# URGENT help needed



## a111087 (Nov 12, 2012)

Please help, I need this done ASAP or they will eat me ALIVE! 

My class requires me to have at least two people review my short Java program and write a short review on included checklist.
I don't care if you actually read it, neither do I care if you actually know anything about Java.  The program is so simple, that you don't really need an in depth knowledge of the language.


EDIT: I will have 2 more tasks that will need review. Will post them as soon as I am done with them. 

Thank you!


----------



## Solaris17 (Nov 12, 2012)

/r/ easy rhino


----------



## a111087 (Nov 12, 2012)

Solaris17 said:


> /r/ easy rhino



????


----------



## Nordic (Nov 12, 2012)

easy rhino is a java developer. Pm him maybe.


----------



## FordGT90Concept (Nov 12, 2012)

"The Runnable interface is what will allow us to create five needed threads in the main method and give an illusion of these threads running at the same time."
If you run it on a multi-core processor or multi-processor system, that isn't an illusion; it literally is running in, as you say, parrallel.  That is, many threads simutaneously.

■ **DATASET EXTRACT**:
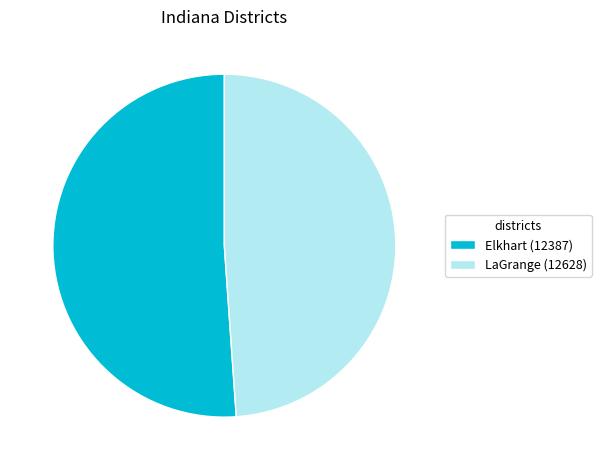

Is there a majority slice in this chart?

Yes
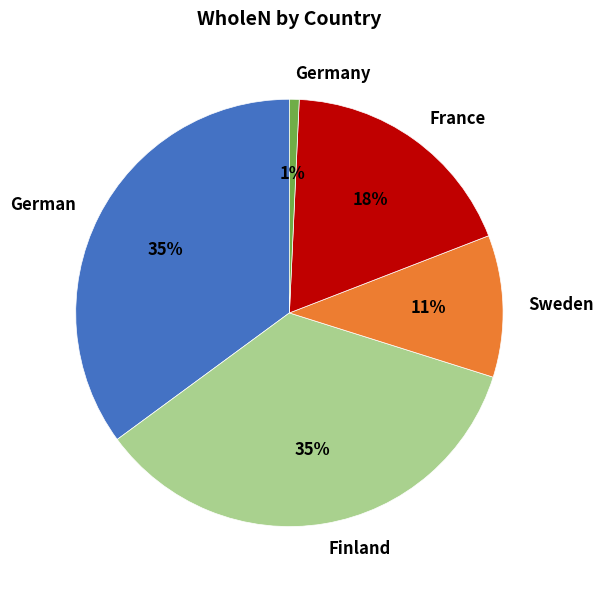

What is the smallest slice in the pie chart?

Germany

■ **WHAT IS NEEDED**: In the Java review thread, condense the paragraph beginning "I don't care if you actually read it" into a bulleted list that keeps its main points.

■ **SOLUTION**:
- Reviewers don't have to actually read the program.
- Reviewers don't need to know Java.
- The program is simple enough that in-depth knowledge of the language isn't required.